Smithsonian unveils Ewers showcase

HARLINGEN — Ruthie Ewers has made history.

For more than 20 years, the Harlingen community leader ran one of the country’s biggest direct mail marketing companies, mailing as many as 2.2 million pieces a day while building the firm into a $25 million business.

Now, the Smithsonian Institution’s Postal Museum has unveiled an exhibit to showcase Ewers and LEE Marketing.

“I’m very humbled. I’m very honored,” Ewers said. “It amazed me.”

On Sept. 13, Ewers, her husband Norbert Ewers and sons Joe and Ron traveled to Washington, D.C., where U.S. Postmaster General Megan Brennan unveiled the Postal Museum’s exhibit featuring a written history of LEE Marketing and four videotapes in which Ewers and her family tell the story of their business.

“I did everything because the Postal Service and I were partners in making my customers successful,” Ewers said of her work with the Postal Service.

In 1974, Ewers, her husband, and partner Liz Leonard launched LEE Marketing.

Around a kitchen table in Grand Prairie, they hatched a business plan that put their customers first.

“We provided a high level of customer service in meeting our customers’ needs through on-time mail delivery and future product expansion,” Ewers said.

As part of the business, the U.S. Postal Service played a big role.

“I was smart enough to realize no matter how good I was in direct mail, I was only as good as the post office,” Ewers said.

So she worked to improve the Postal Service.

“The Postal Service was a big bureaucracy. Who do you call? We thought we needed to build a relationship,” she said. “I thought we needed to improve communication between the Postal Service and its customers.”

In the early 1970s, Ewers co-founded the Dallas chapter of the Postal Customer Council.

Ewers’ work led then-Postmaster General Marvin Runyon to appoint her the Postal Customer Council’s first national chairperson.

“I did a lot of hard work for the Postal Service,” she said.

In her new role, Ewers traveled the country, promoting the Postal Service.

“I taught businesses how to build their business using direct mail marketing,” she said. “I taught them how to work through the bureaucracy of the Postal Service.”

During bad times, Ewers reached out to help her friends.

When a series of shootings involving postal workers seemed to mar the Postal Service’s image, she was there to help its mail carriers cope.

“I did public relations — free.
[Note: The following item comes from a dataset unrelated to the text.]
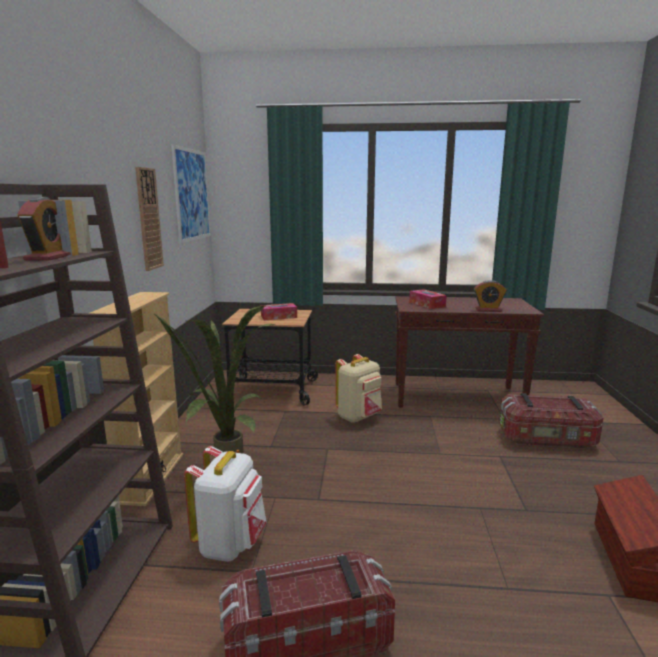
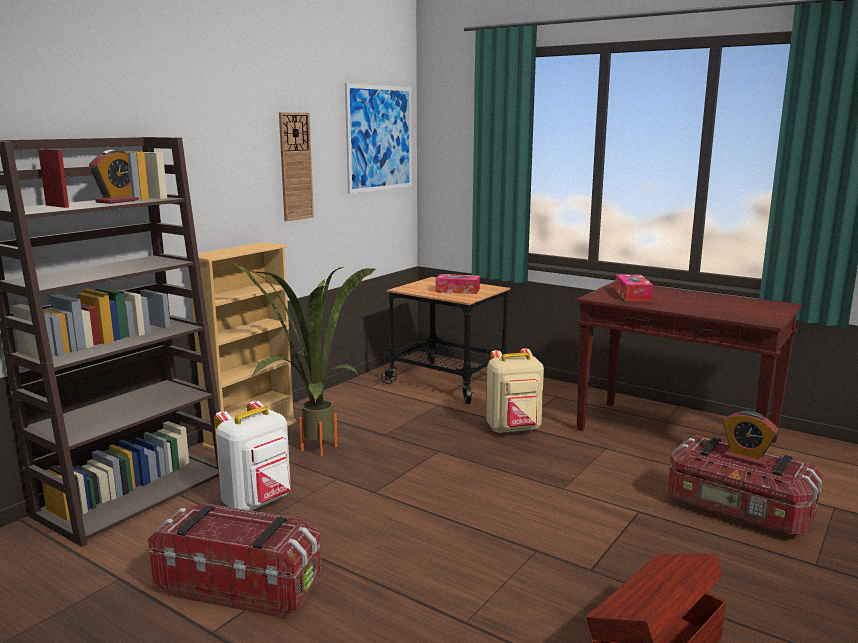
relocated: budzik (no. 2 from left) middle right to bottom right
I wanted people to see the other side of the Postal Service,” she said. “The post office was going through a difficult time. Self-esteem was low. The postal workers were down. I’d tell the carriers how important they were because they touch people every day.”

In 1987, then-Postmaster General Tony Frank honored Ewers with the Post Office’s Partnership in Progress Award.

“I felt I was part of the Postal Service family,” she said.

Meanwhile, her business was booming.

“We had a good reputation,” she said.

Ewers was working with many of the country’s biggest companies, including General Motors, Dell Computers, Southwest Airlines, American Airlines, the Dallas Cowboys, Universal Studios, Neiman Marcus, Dillard’s and Macy’s.

Every workday between 1990 and 1996, Ewers was mailing 1.2 million pieces of first-class mail and 1 million pieces of third-class mail.

By the time she sold LEE Marketing in 1997, the family business was generating more than $25 million a year, employing 300 workers.

“You go through life and look back and think about all you’ve accomplished and you want to make sure you’ve got no regrets,” Ewers said. “Everyone wants to know they’re appreciated. I wouldn’t change a thing.”